## What the task requires
Write out the records once more, exactly, and keep any image out.

## Data provided
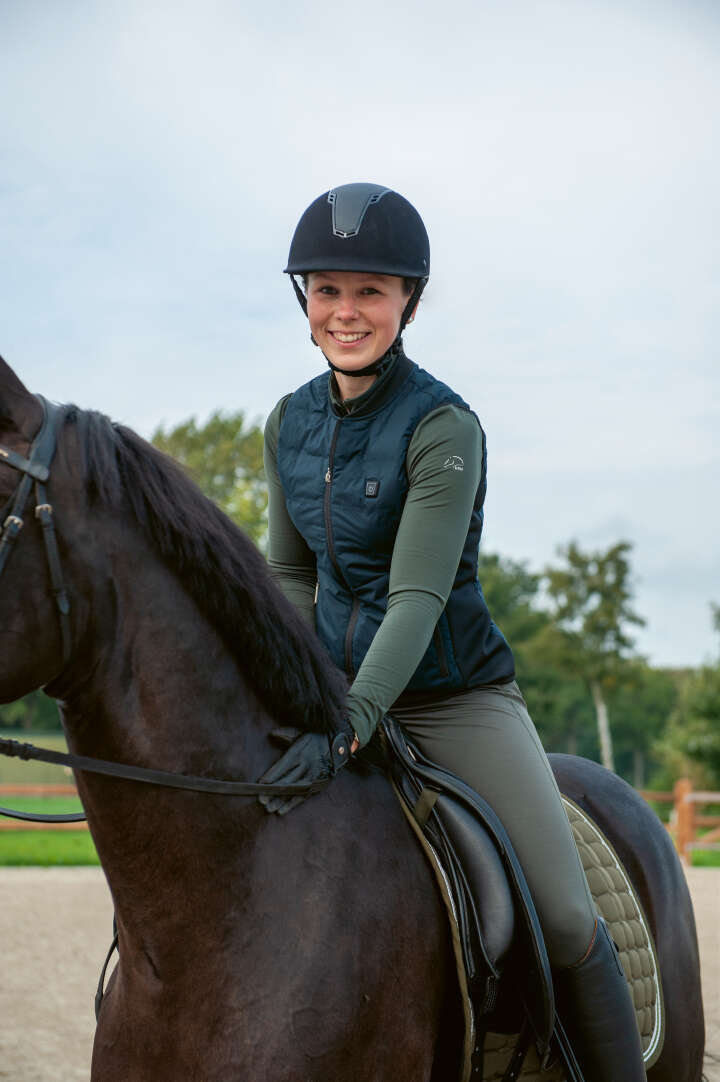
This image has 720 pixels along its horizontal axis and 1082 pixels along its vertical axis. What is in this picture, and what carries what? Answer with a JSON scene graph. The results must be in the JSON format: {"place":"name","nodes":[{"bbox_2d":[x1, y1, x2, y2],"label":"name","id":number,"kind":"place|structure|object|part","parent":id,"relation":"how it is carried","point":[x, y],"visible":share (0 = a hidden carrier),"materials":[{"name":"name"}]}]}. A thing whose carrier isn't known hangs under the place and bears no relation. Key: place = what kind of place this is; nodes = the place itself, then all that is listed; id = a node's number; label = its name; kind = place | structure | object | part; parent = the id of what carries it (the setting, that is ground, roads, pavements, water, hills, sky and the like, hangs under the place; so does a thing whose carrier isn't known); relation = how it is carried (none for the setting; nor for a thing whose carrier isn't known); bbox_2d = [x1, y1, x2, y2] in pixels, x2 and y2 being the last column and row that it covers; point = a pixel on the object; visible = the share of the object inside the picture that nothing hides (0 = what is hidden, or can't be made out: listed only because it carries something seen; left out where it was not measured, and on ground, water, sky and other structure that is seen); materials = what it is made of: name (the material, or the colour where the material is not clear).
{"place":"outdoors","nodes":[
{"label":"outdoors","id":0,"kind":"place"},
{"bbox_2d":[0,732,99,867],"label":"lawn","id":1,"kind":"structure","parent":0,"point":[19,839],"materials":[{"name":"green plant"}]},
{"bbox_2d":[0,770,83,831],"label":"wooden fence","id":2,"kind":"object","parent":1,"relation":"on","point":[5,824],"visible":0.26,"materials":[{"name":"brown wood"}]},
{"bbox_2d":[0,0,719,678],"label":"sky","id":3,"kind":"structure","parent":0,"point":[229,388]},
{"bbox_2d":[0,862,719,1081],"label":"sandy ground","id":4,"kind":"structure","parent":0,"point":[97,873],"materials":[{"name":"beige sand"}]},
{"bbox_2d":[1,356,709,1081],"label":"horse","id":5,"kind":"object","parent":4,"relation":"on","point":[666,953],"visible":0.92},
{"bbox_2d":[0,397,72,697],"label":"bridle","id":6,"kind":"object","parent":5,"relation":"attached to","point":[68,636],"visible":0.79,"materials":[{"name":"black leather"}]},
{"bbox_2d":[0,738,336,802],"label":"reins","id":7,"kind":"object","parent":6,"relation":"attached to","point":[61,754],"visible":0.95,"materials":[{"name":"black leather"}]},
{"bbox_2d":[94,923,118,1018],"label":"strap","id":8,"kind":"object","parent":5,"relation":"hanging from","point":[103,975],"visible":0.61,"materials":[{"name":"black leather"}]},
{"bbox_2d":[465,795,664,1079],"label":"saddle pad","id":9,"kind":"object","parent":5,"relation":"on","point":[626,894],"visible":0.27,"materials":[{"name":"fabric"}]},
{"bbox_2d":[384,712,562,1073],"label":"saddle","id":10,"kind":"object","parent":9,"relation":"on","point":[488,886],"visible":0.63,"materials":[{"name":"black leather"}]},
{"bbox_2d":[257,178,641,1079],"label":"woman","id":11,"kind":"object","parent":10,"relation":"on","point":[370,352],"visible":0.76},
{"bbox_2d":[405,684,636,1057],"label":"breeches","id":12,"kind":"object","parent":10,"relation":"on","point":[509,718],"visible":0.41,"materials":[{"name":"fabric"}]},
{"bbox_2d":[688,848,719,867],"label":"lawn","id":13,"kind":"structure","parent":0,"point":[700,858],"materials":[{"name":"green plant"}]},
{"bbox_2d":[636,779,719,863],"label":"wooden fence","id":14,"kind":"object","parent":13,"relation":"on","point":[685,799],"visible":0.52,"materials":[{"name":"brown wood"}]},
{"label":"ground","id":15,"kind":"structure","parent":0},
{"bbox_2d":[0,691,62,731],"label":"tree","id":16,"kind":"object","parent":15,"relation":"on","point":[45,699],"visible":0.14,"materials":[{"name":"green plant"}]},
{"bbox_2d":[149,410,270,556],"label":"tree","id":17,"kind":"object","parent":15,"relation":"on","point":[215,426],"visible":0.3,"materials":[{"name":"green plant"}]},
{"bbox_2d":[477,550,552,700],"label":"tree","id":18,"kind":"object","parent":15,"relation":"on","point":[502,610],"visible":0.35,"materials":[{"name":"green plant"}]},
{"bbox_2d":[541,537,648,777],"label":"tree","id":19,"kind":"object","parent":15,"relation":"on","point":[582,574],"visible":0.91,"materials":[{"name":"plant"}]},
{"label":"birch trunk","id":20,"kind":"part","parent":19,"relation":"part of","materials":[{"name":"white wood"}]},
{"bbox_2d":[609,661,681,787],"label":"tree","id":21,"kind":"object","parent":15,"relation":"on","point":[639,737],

## Task solution
This image has 720 pixels along its horizontal axis and 1082 pixels along its vertical axis. What is in this picture, and what carries what? Answer with a JSON scene graph. The results must be in the JSON format: {"place":"name","nodes":[{"bbox_2d":[x1, y1, x2, y2],"label":"name","id":number,"kind":"place|structure|object|part","parent":id,"relation":"how it is carried","point":[x, y],"visible":share (0 = a hidden carrier),"materials":[{"name":"name"}]}]}. A thing whose carrier isn't known hangs under the place and bears no relation. Key: place = what kind of place this is; nodes = the place itself, then all that is listed; id = a node's number; label = its name; kind = place | structure | object | part; parent = the id of what carries it (the setting, that is ground, roads, pavements, water, hills, sky and the like, hangs under the place; so does a thing whose carrier isn't known); relation = how it is carried (none for the setting; nor for a thing whose carrier isn't known); bbox_2d = [x1, y1, x2, y2] in pixels, x2 and y2 being the last column and row that it covers; point = a pixel on the object; visible = the share of the object inside the picture that nothing hides (0 = what is hidden, or can't be made out: listed only because it carries something seen; left out where it was not measured, and on ground, water, sky and other structure that is seen); materials = what it is made of: name (the material, or the colour where the material is not clear).
{"place":"outdoors","nodes":[
{"label":"outdoors","id":0,"kind":"place"},
{"bbox_2d":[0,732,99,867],"label":"lawn","id":1,"kind":"structure","parent":0,"point":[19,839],"materials":[{"name":"green plant"}]},
{"bbox_2d":[0,770,83,831],"label":"wooden fence","id":2,"kind":"object","parent":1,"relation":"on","point":[5,824],"visible":0.26,"materials":[{"name":"brown wood"}]},
{"bbox_2d":[0,0,719,678],"label":"sky","id":3,"kind":"structure","parent":0,"point":[229,388]},
{"bbox_2d":[0,862,719,1081],"label":"sandy ground","id":4,"kind":"structure","parent":0,"point":[97,873],"materials":[{"name":"beige sand"}]},
{"bbox_2d":[1,356,709,1081],"label":"horse","id":5,"kind":"object","parent":4,"relation":"on","point":[666,953],"visible":0.92},
{"bbox_2d":[0,397,72,697],"label":"bridle","id":6,"kind":"object","parent":5,"relation":"attached to","point":[68,636],"visible":0.79,"materials":[{"name":"black leather"}]},
{"bbox_2d":[0,738,336,802],"label":"reins","id":7,"kind":"object","parent":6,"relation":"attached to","point":[61,754],"visible":0.95,"materials":[{"name":"black leather"}]},
{"bbox_2d":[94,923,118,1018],"label":"strap","id":8,"kind":"object","parent":5,"relation":"hanging from","point":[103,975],"visible":0.61,"materials":[{"name":"black leather"}]},
{"bbox_2d":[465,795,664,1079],"label":"saddle pad","id":9,"kind":"object","parent":5,"relation":"on","point":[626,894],"visible":0.27,"materials":[{"name":"fabric"}]},
{"bbox_2d":[384,712,562,1073],"label":"saddle","id":10,"kind":"object","parent":9,"relation":"on","point":[488,886],"visible":0.63,"materials":[{"name":"black leather"}]},
{"bbox_2d":[257,178,641,1079],"label":"woman","id":11,"kind":"object","parent":10,"relation":"on","point":[370,352],"visible":0.76},
{"bbox_2d":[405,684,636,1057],"label":"breeches","id":12,"kind":"object","parent":10,"relation":"on","point":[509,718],"visible":0.41,"materials":[{"name":"fabric"}]},
{"bbox_2d":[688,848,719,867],"label":"lawn","id":13,"kind":"structure","parent":0,"point":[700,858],"materials":[{"name":"green plant"}]},
{"bbox_2d":[636,779,719,863],"label":"wooden fence","id":14,"kind":"object","parent":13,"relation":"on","point":[685,799],"visible":0.52,"materials":[{"name":"brown wood"}]},
{"label":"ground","id":15,"kind":"structure","parent":0},
{"bbox_2d":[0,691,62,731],"label":"tree","id":16,"kind":"object","parent":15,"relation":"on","point":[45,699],"visible":0.14,"materials":[{"name":"green plant"}]},
{"bbox_2d":[149,410,270,556],"label":"tree","id":17,"kind":"object","parent":15,"relation":"on","point":[215,426],"visible":0.3,"materials":[{"name":"green plant"}]},
{"bbox_2d":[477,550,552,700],"label":"tree","id":18,"kind":"object","parent":15,"relation":"on","point":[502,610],"visible":0.35,"materials":[{"name":"green plant"}]},
{"bbox_2d":[541,537,648,777],"label":"tree","id":19,"kind":"object","parent":15,"relation":"on","point":[582,574],"visible":0.91,"materials":[{"name":"plant"}]},
{"label":"birch trunk","id":20,"kind":"part","parent":19,"relation":"part of","materials":[{"name":"white wood"}]},
{"bbox_2d":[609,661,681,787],"label":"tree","id":21,"kind":"object","parent":15,"relation":"on","point":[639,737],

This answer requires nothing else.